Available data:
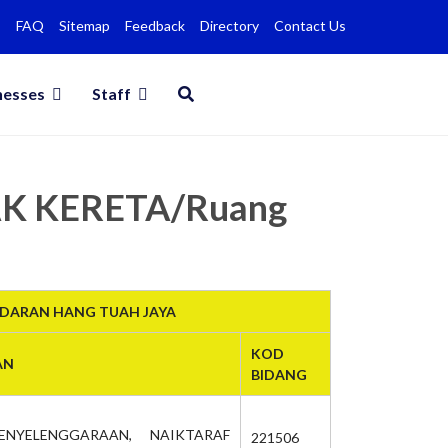
FAQ
Sitemap
Feedback
Directory
Contact Us
nesses
Staff
AK KERETA/Ruang
NDARAN HANG TUAH JAYA
KOD
AN
BIDANG
ENYELENGGARAAN, NAIKTARAF
221506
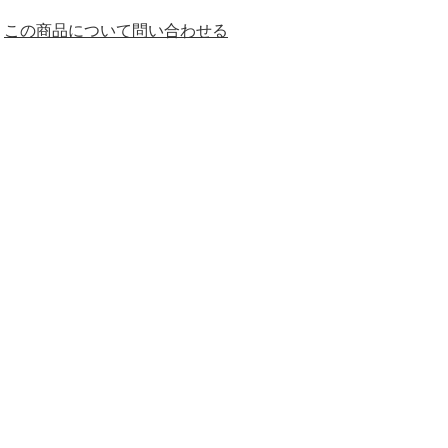
この商品について問い合わせる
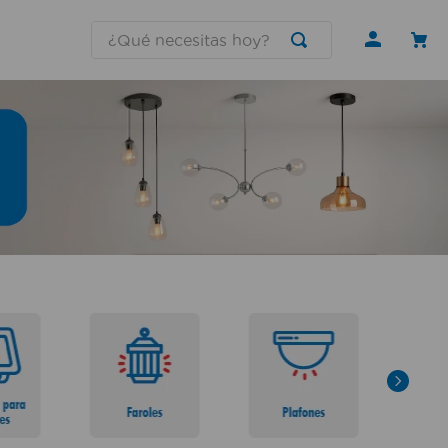
¿Qué necesitas hoy?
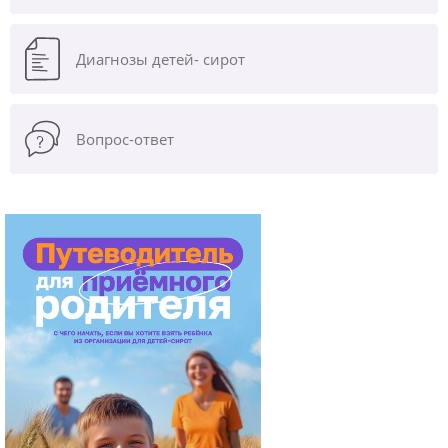
Диагнозы
детей- сирот
Вопрос-ответ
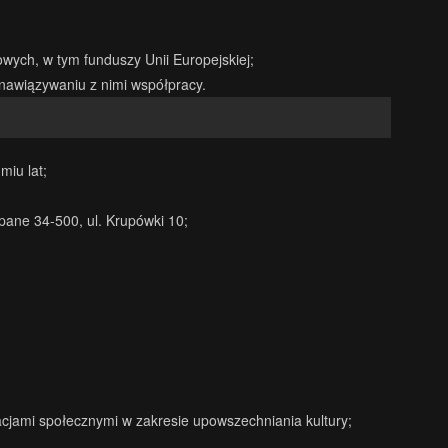
wych, w tym funduszy Unii Europejskiej;
nawiązywaniu z nimi współpracy.
iu lat;
ane 34-500, ul. Krupówki 10;
acjami społecznymi w zakresie upowszechniania kultury;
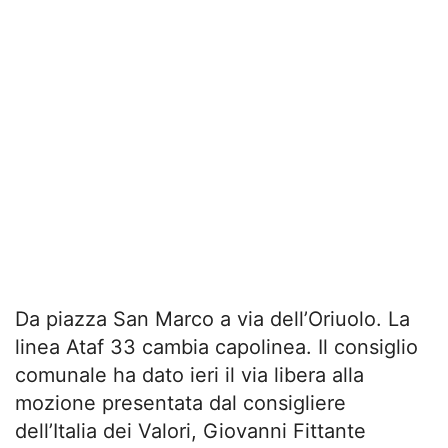
Da piazza San Marco a via dell’Oriuolo. La
linea Ataf 33 cambia capolinea. Il consiglio
comunale ha dato ieri il via libera alla
mozione presentata dal consigliere
dell’Italia dei Valori, Giovanni Fittante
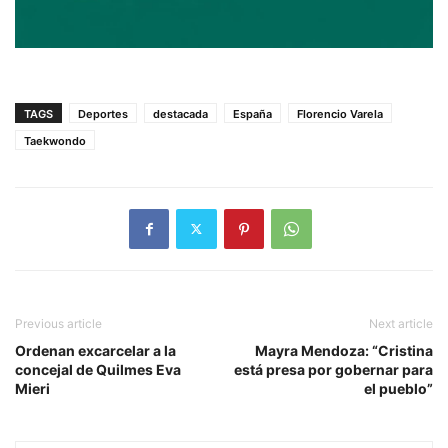
TAGS
Deportes
destacada
España
Florencio Varela
Taekwondo
Previous article
Next article
Ordenan excarcelar a la
Mayra Mendoza: “Cristina
concejal de Quilmes Eva
está presa por gobernar para
Mieri
el pueblo”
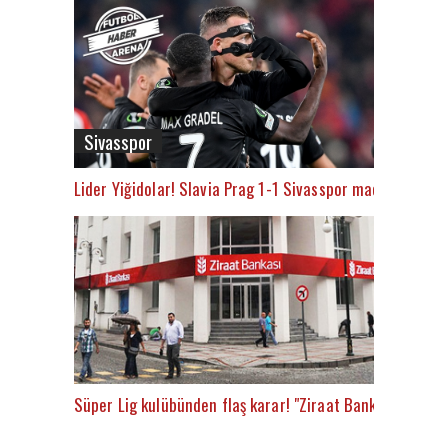
Sivasspor
Lider Yiğidolar! Slavia Prag 1-1 Sivasspor maç özeti ve go
Süper Lig kulübünden flaş karar! "Ziraat Bankası’na git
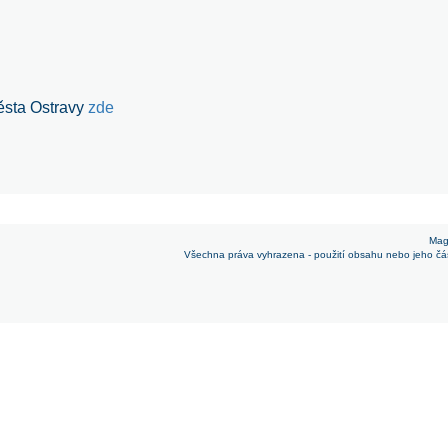
ěsta Ostravy
zde
Mag
Všechna práva vyhrazena - použití obsahu nebo jeho čá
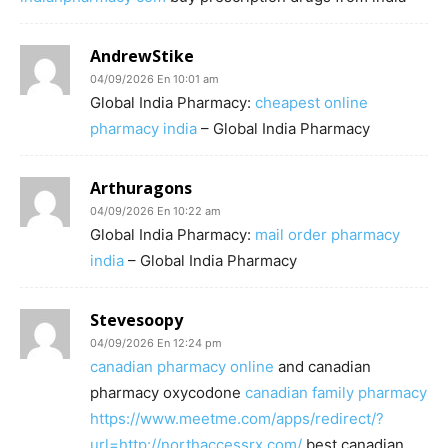
AndrewStike
04/09/2026 En 10:01 am
Global India Pharmacy:
cheapest online
pharmacy india
– Global India Pharmacy
Arthuragons
04/09/2026 En 10:22 am
Global India Pharmacy:
mail order pharmacy
india
– Global India Pharmacy
Stevesoopy
04/09/2026 En 12:24 pm
canadian pharmacy online
and canadian
pharmacy oxycodone
canadian family pharmacy
https://www.meetme.com/apps/redirect/?
url=http://northaccessrx.com/
best canadian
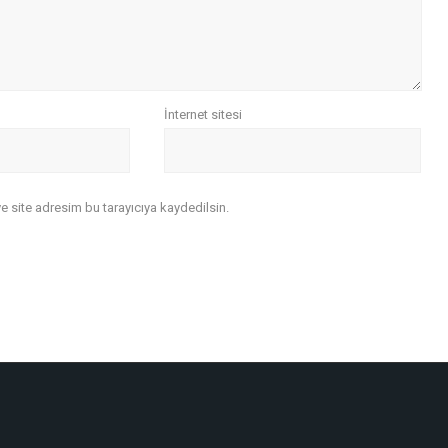
İnternet sitesi
 site adresim bu tarayıcıya kaydedilsin.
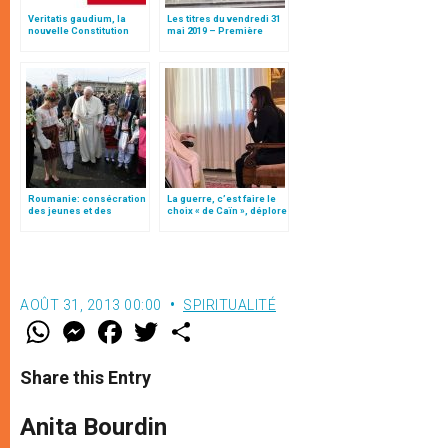
Veritatis gaudium, la
Les titres du vendredi 31
nouvelle Constitution
mai 2019 – Première
pour les études
journée en Roumanie
ecclésiastiques
Roumanie: consécration
La guerre, c’est faire le
des jeunes et des
choix « de Caïn », déplore
familles à la Vierge
le pape François
Marie
AOÛT 31, 2013 00:00
SPIRITUALITÉ
W
M
F
T
S
h
e
a
w
h
a
s
c
i
a
t
s
e
t
r
Share this Entry
s
e
b
t
e
A
n
o
e
p
g
o
r
Anita Bourdin
p
e
k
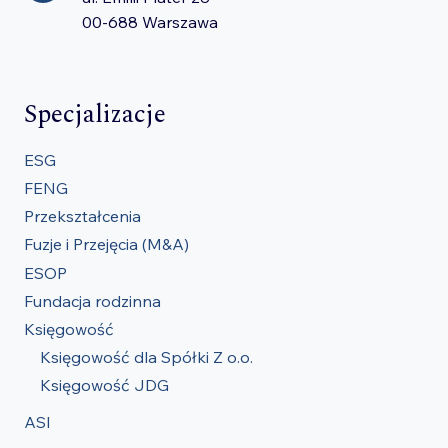
00-688 Warszawa
Specjalizacje
ESG
FENG
Przekształcenia
Fuzje i Przejęcia (M&A)
ESOP
Fundacja rodzinna
Księgowość
Księgowość dla Spółki Z o.o.
Księgowość JDG
ASI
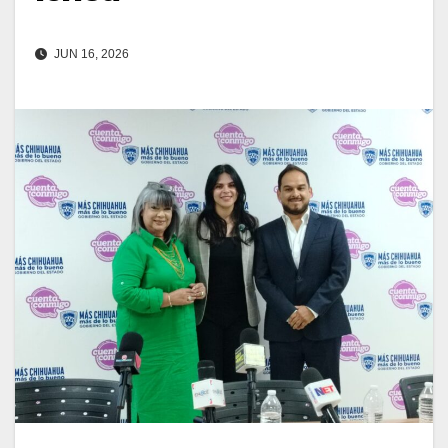
JUN 16, 2026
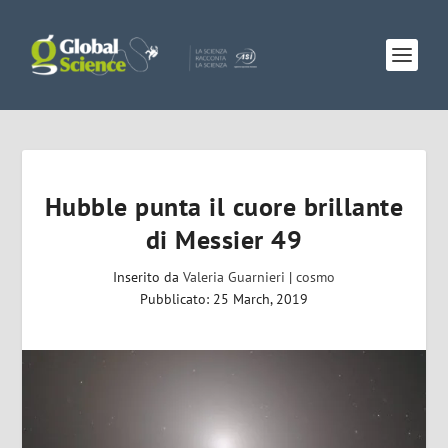
Hubble punta il cuore brillante
di Messier 49
Inserito da
Valeria Guarnieri
|
cosmo
Pubblicato: 25 March, 2019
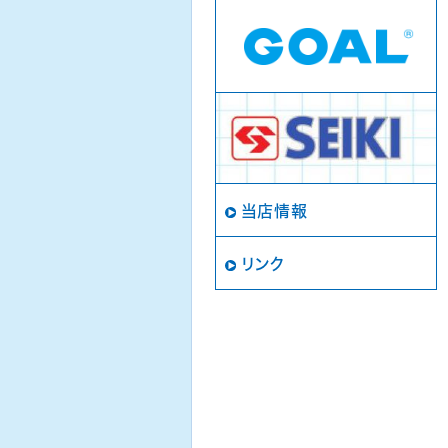
当店情報
リンク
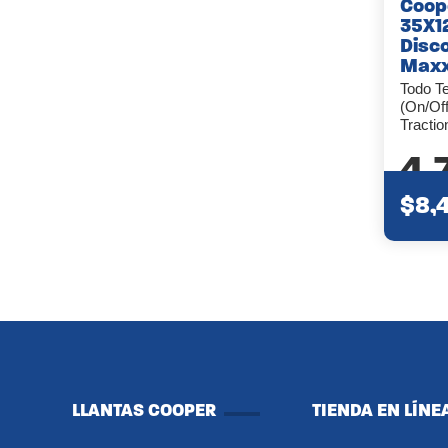
Coop
35X1
Disc
Maxx
Todo T
(On/Of
Tractio
4.
$8,
LLANTAS COOPER
TIENDA EN LÍNE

Action item:
Can you repeat verbatim the lines in the entries from the line with "ěsta Ostravy" to the line with "Všechna práva vyhrazena", including both of those lines?

Solution to the exercise:
ěsta Ostravy
zde
Mag
Všechna práva vyhrazena - použití obsahu nebo jeho čá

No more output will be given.